As this past weekend approached, I saw we’d have perfect fall weather. Last fall was horrible, the rains started in early September and didn’t let up until late Spring. So far this fall has been easy with uncharacteristically good weather (i.e. not raining every fucking day). Its important to take advantage of it while it lasts.
I wanted to do the Whittier Traverse last time I was in Mt Margaret Backcountry but the logistics didn’t work out. Its been on my list. Everything I read about it came with a disclaimer begging you not to actually do it. I figured, fuck it, how bad could it be?
Well, it’s the most challenging 1.7 miles I’ve ever hiked, that’s for damn sure. I went from south to north. There are lots of sheer cliffs, steep drop offs, and difficult terrain. The trail disappears in several places. Route finding skills are super important. A few places require being on all fours, climbing up or down very low quality rock that breaks off in your hand. Rocks break off underfoot, one sizable one smashed into my calf leaving a solid scrape and bruise. There are several areas where a stumble or fall would be deadly. It’s definitely not a hike you want to take beginners on.

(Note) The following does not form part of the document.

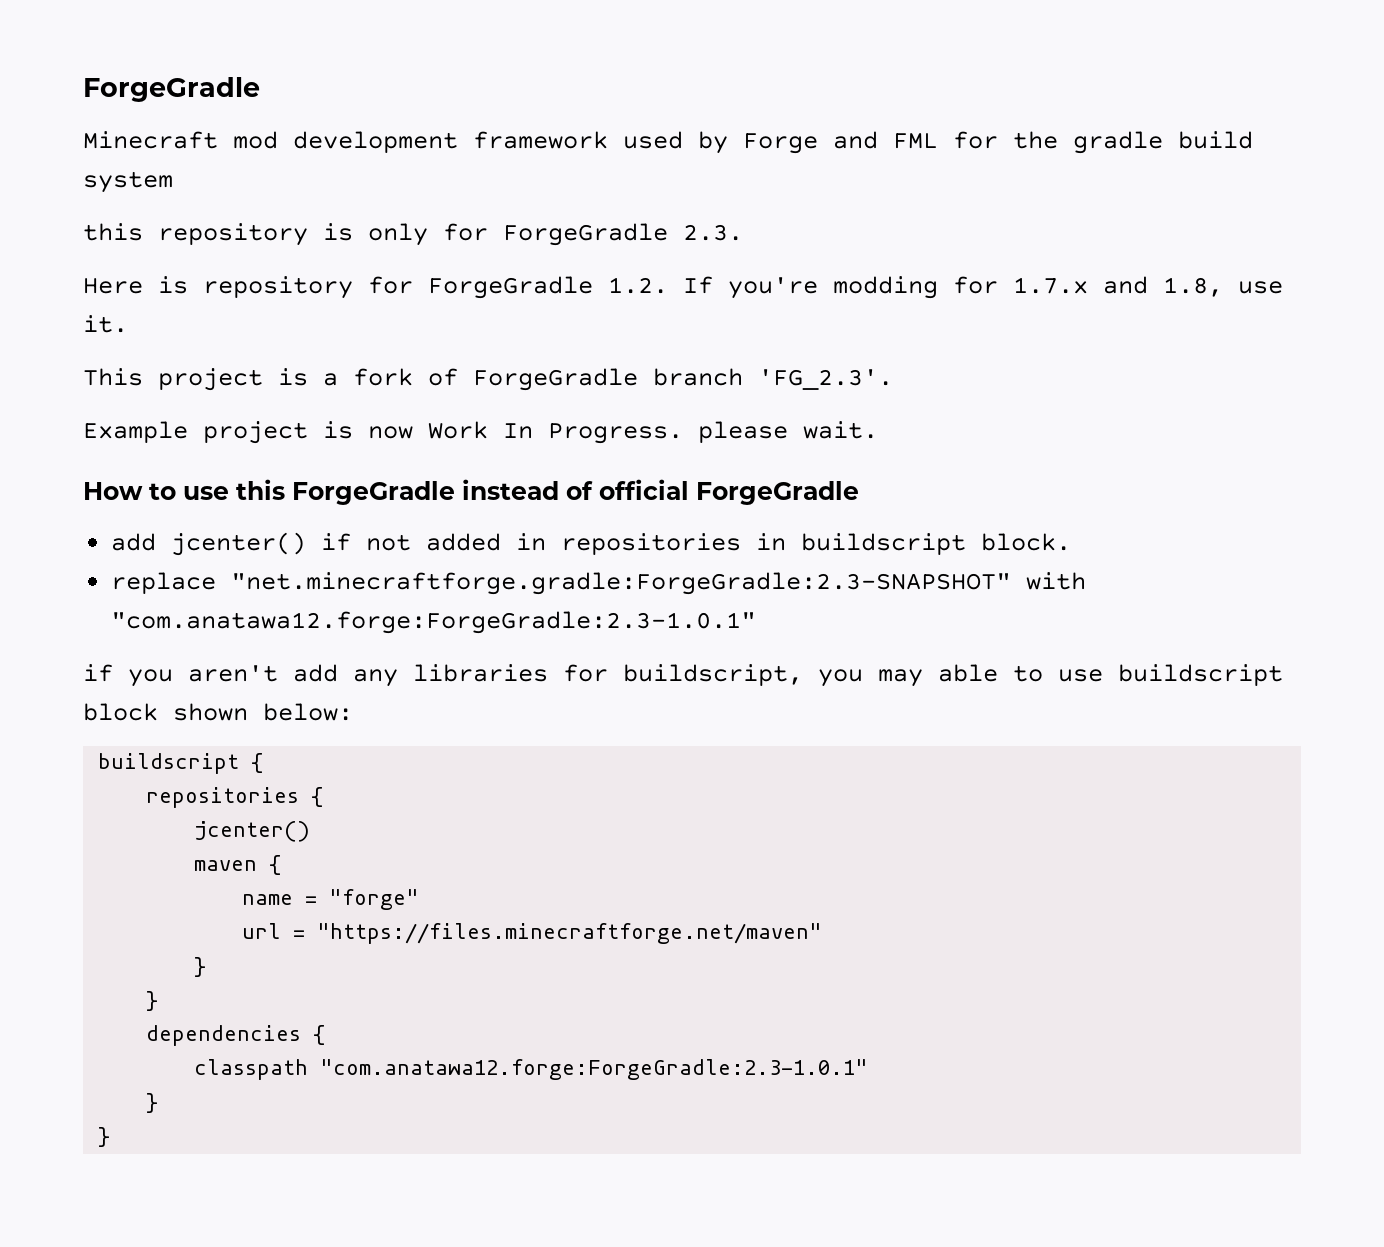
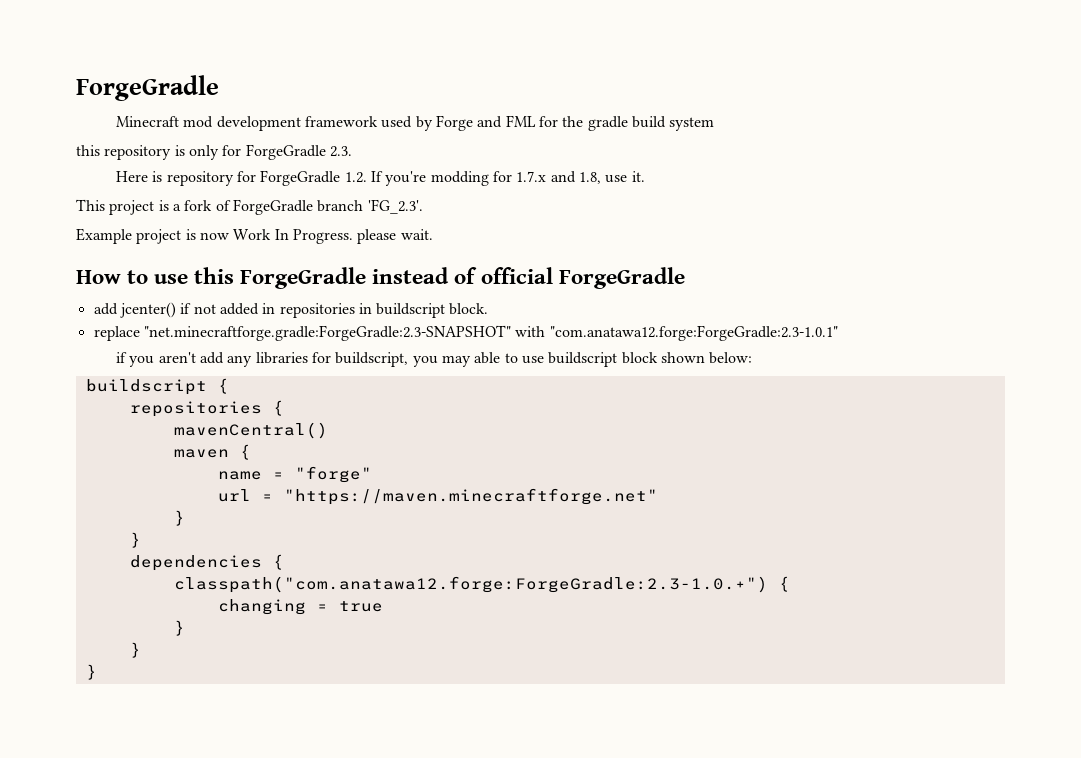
[194,821,311,842] jcenter() -> [173,422,328,439] mavenCentral()
[317,923,823,944] "https://files.minecraftforge.net/maven" -> [283,488,658,505] "https://maven.minecraftforge.net"
[194,1059,869,1080] [146,1093,159,1113] [98,1127,111,1147] classpath "com.anatawa12.forge:ForgeGradle:2.3-1.0.1" // } // } -> [173,576,790,593] [217,599,383,615] [173,620,185,636] [129,642,141,658] [85,664,97,680] classpath("com.anatawa12.forge:ForgeGradle:2.3-1.0.+") { // changing = true // } // } // }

For me, the benefits of this hike outweigh the risks. I love seeing wildlife, especially big game, and this area is full of elk and mountain goats. I saw one herd of around 30 elk. Around every bend I saw mountain goats, easily in the 25-30 range in several small groups. I spent a good amount of time taking pics and movies with my new camera. The views and scenery are to die for. Atop Mt Whittier at 5883′ you can see Mt Jeff, Hood, Saddle Mountain, Rainier, Adams, Goat Rocks, and even the distant Olympics… not to mention Mt St Helens right up in your fat face. The fall colors were poppin and the temps were warm during the day with manageable cold at night. It doesn’t get much better than this.
The first night I camped on Bear Ridge, and it was extremely windy. I had to change my A frame pitch in the middle of the night. I staked down one of the ridgelines and it solved the wind tunnel effect.
I pulled off some macro shots too on the ridge.
The rest of the lakes loop is stunning in its own right. After a long day on the ridge shooting photos and watching animals I camped out at Obscurity Lake. The next morning I hiked on out.
Someone I met on the trail was nice enough to leave me a bottle of water with a nice note in my car! Thanks to whomever left it for me!